• **Your assignment**: A verbatim copy of the lines starting at the one with "Harga Tingkat Spesifikasi" and ending at the last line below is required; include nothing else.
═════ Data supplied ═════
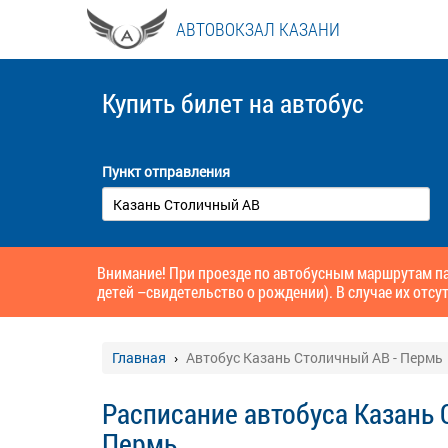
АВТОВОКЗАЛ КАЗАНИ
Купить билет
на автобус
Пункт отправления
Внимание! При проезде по автобусным маршрутам па
детей –свидетельство о рождении). В случае их отсут
Главная
Автобус Казань Столичный АВ - Пермь
Расписание автобуса Казань 
Пермь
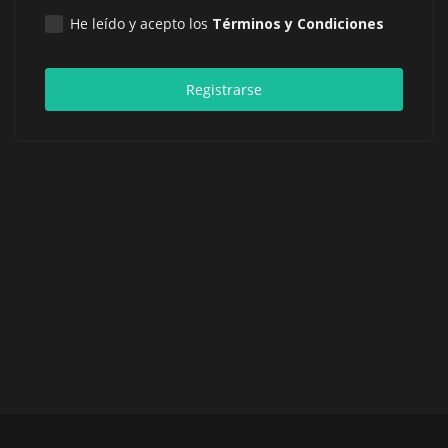
He leído y acepto los
Términos y Condiciones
Registrarse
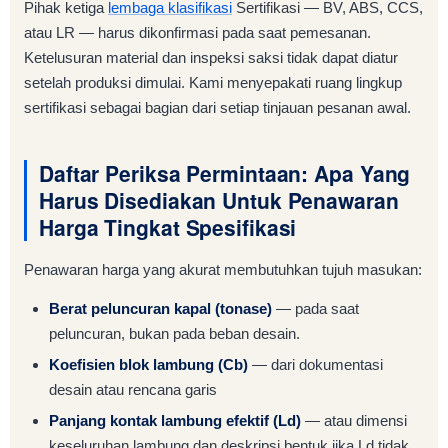
Pihak ketiga
lembaga klasifikasi
Sertifikasi — BV, ABS, CCS,
atau LR — harus dikonfirmasi pada saat pemesanan.
Ketelusuran material dan inspeksi saksi tidak dapat diatur
setelah produksi dimulai. Kami menyepakati ruang lingkup
sertifikasi sebagai bagian dari setiap tinjauan pesanan awal.
Daftar Periksa Permintaan: Apa Yang
Harus Disediakan Untuk Penawaran
Harga Tingkat Spesifikasi
Penawaran harga yang akurat membutuhkan tujuh masukan:
Berat peluncuran kapal (tonase)
— pada saat
peluncuran, bukan pada beban desain.
Koefisien blok lambung (Cb)
— dari dokumentasi
desain atau rencana garis
Panjang kontak lambung efektif (Ld)
— atau dimensi
keseluruhan lambung dan deskripsi bentuk jika Ld tidak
═════
• **Final answer**:
Harga Tingkat Spesifikasi
Penawaran harga yang akurat membutuhkan tujuh masukan:
Berat peluncuran kapal (tonase)
— pada saat
peluncuran, bukan pada beban desain.
Koefisien blok lambung (Cb)
— dari dokumentasi
desain atau rencana garis
Panjang kontak lambung efektif (Ld)
— atau dimensi
keseluruhan lambung dan deskripsi bentuk jika Ld tidak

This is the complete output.